Submitted to: Journal of Animal Science
Publication Type: Abstract Only
Publication Acceptance Date: September 18, 2003
Publication Date: October 1, 2003
Citation: Melton, L.L., Lamberson, P.J., Brenneman, R.A., Chase, C.C., Lamberson, W.R. 2003. Validation of a genetic alogorithm for identification of livestock for germplasm preservation. Journal of Animal Science Vol. 81 (Suppl.2)p 39.

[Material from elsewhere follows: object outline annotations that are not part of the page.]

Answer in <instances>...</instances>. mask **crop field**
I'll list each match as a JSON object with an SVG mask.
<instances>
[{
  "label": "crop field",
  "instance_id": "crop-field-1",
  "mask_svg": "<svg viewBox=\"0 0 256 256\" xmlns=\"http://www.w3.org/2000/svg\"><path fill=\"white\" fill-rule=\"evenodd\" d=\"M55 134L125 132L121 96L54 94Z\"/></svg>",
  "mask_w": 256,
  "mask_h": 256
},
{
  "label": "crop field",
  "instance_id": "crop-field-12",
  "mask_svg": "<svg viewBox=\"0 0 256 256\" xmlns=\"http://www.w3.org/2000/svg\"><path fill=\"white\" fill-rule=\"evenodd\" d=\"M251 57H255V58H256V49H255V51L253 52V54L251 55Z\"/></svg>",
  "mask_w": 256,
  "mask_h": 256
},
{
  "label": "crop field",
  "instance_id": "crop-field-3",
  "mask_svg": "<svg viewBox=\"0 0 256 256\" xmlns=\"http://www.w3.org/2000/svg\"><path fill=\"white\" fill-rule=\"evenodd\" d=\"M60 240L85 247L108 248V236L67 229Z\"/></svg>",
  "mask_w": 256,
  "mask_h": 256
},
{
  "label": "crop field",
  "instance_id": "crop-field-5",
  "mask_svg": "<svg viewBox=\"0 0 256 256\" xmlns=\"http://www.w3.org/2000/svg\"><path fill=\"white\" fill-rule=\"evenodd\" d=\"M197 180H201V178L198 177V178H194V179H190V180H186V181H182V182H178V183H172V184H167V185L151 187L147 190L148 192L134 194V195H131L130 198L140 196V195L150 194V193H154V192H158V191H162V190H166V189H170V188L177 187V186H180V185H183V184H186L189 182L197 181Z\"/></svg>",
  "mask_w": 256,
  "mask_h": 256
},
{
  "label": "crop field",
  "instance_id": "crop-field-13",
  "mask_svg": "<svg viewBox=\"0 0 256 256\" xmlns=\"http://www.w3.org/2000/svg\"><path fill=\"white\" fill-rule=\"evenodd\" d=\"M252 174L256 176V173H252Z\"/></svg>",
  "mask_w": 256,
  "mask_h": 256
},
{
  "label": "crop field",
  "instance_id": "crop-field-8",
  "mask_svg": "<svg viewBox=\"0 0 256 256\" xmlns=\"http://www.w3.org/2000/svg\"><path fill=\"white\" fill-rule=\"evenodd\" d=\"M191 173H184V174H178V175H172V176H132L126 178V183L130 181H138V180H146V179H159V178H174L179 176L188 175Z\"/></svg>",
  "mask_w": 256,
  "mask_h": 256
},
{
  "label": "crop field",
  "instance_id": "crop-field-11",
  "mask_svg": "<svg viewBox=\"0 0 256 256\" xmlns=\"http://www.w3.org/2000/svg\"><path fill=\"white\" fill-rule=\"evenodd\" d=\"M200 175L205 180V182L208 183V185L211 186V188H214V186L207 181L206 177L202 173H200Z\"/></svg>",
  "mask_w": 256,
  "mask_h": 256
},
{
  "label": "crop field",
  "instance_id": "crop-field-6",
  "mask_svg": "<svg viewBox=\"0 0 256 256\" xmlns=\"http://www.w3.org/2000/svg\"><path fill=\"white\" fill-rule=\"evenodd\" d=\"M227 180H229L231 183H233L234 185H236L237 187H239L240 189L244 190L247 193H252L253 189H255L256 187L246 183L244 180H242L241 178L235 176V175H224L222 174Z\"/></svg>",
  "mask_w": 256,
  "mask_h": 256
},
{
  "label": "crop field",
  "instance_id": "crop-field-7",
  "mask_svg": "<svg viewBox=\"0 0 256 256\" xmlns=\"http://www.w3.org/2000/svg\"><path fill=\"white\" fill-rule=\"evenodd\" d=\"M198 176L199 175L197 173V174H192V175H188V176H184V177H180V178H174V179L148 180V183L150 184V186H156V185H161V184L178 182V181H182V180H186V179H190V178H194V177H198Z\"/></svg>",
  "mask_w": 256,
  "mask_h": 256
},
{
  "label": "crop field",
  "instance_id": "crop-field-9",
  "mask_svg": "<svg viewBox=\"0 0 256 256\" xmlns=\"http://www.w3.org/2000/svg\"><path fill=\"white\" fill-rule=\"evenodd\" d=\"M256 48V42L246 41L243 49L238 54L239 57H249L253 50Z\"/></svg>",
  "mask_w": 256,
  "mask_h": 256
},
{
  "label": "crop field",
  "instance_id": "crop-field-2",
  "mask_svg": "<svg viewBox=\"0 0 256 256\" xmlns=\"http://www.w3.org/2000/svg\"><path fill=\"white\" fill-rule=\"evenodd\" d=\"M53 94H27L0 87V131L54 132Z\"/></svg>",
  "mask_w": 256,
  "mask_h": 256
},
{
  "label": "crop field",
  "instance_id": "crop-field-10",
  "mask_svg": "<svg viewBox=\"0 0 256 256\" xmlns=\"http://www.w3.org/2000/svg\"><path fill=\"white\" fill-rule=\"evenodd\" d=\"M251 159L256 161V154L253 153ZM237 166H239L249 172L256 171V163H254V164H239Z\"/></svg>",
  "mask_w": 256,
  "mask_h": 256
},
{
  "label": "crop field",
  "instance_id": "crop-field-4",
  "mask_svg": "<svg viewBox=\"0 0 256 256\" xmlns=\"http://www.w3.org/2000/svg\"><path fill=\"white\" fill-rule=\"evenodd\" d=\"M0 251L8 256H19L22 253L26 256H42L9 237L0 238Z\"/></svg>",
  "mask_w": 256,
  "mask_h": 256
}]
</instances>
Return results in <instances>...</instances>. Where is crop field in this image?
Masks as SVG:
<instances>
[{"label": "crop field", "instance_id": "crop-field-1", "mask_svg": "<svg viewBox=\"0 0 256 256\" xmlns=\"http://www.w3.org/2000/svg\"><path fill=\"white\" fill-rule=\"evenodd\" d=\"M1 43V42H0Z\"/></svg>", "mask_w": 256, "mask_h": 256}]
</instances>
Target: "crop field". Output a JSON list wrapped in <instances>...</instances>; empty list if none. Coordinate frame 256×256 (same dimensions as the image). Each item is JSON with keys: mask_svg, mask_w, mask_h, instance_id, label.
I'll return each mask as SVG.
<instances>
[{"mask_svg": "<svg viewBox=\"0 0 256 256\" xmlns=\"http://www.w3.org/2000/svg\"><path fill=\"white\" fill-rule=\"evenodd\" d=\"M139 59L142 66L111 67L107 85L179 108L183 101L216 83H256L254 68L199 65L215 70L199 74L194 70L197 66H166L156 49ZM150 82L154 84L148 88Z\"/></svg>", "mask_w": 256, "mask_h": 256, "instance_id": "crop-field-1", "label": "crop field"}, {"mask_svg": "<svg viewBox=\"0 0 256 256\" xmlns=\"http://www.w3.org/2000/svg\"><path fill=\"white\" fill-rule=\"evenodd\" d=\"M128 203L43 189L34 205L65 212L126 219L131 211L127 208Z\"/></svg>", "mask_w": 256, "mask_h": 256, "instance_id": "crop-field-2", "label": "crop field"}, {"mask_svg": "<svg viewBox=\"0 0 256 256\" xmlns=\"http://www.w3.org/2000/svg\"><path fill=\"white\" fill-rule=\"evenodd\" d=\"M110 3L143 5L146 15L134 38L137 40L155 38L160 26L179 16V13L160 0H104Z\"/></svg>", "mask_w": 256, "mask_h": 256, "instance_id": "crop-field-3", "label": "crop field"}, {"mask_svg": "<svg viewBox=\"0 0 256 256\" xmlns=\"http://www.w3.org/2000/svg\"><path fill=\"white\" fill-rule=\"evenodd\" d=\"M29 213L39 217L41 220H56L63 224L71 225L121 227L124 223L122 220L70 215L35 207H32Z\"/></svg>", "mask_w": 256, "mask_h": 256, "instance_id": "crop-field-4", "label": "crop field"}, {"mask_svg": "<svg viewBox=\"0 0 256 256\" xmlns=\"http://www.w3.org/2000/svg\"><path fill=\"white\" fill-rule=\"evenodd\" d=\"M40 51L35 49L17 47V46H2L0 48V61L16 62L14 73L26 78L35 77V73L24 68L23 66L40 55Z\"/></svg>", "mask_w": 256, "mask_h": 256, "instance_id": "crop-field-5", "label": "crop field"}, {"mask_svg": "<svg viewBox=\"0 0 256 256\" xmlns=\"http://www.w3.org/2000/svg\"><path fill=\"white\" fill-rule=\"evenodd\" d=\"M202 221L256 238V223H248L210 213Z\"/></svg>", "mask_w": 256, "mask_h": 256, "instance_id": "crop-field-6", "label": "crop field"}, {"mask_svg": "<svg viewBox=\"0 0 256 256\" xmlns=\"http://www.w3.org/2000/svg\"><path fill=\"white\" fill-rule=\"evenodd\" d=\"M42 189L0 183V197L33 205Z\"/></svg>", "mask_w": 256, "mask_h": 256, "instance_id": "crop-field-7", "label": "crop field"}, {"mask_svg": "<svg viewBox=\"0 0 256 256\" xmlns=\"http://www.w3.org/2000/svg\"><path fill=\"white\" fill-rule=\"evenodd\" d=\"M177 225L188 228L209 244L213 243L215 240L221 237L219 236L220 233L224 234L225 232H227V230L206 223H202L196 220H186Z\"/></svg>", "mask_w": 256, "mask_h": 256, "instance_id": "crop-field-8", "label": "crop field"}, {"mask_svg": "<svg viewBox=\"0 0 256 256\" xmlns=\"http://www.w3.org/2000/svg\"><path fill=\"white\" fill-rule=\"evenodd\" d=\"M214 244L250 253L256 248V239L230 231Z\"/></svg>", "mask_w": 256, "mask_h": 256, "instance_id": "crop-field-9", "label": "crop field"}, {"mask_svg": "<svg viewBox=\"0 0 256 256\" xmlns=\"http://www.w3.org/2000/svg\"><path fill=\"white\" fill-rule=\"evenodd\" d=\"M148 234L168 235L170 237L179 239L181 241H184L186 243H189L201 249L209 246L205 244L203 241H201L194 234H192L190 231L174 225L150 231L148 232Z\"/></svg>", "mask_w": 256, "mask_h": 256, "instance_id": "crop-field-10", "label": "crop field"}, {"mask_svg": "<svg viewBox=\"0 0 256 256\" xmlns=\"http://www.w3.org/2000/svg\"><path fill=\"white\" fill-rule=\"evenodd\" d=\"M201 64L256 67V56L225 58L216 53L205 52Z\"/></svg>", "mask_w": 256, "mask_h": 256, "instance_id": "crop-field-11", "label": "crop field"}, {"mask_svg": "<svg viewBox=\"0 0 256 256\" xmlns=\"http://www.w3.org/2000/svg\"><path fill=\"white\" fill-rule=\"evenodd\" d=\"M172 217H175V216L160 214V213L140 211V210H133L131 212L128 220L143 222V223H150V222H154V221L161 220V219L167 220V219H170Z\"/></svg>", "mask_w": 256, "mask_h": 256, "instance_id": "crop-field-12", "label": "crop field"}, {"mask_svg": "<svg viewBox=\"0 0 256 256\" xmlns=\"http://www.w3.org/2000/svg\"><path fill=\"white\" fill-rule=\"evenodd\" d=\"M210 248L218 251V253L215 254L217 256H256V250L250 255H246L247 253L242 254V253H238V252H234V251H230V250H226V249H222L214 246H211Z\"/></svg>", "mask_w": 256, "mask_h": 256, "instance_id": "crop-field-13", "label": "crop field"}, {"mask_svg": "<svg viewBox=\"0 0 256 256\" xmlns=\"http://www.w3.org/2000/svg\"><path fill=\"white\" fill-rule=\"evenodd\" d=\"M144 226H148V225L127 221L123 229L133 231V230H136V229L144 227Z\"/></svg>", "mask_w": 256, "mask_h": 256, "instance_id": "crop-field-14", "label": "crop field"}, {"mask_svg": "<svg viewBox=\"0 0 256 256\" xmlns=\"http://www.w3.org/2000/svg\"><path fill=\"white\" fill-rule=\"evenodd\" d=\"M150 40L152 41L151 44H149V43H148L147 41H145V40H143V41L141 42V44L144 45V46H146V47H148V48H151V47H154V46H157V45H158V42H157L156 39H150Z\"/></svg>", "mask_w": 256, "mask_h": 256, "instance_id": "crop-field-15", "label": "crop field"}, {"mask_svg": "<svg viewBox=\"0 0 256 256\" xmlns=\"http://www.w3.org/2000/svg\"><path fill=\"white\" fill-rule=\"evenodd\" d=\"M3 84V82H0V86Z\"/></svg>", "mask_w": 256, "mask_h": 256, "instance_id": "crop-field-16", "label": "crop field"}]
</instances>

Technical Abstract: As livestock production intensifies, a loss of genetic diversity has been observed because of increased use of a few breeds to the exclusion of many others. To preserve diversity the USDA has initiated a program of germplasm preservation through freezing semen. An algorithm to identify least-related animals using pedigree relationships has been developed. Preliminary testing of the algorithm showed that mean relationships between selected animals increased as the proportion of animals preselected increased. In order to test the efficacy of the alogorithm in maintaining genetic diversity, data from a pedigreed population of Romosinuano cattle genotyped for 28 microsatellite markers was evaluated. The proportion of total alleles in the population that were maintained in the samples identified for preservation was calculated and comparisons made among methods of identification. An index calculated by summing the inverse of frequencies of all alleles for each individual was determined and animals were ranked on the index. When initiated with a single random seed and 25% of the population was identified by the algorithm for selection, 85% of the alleles in the population were captured in the selection sample. When 40% of the population was selected, the proportion of alleles captured increased to 89%. However, when identifying 25% and the single seed used to initiate the algorithm was the highest indexing animal, 88% of the alleles in the population were captured. When identifying 40% and the single seed used to initiate the algorithm was the highest indexing animal, 93% of the alleles in the population were captured. Additional testing is needed to establish how the algorithm performs with multiple seeds. The algorithm has been used to evaluate the Hereford Swine Association Registry to identify boars for germplasm preservation.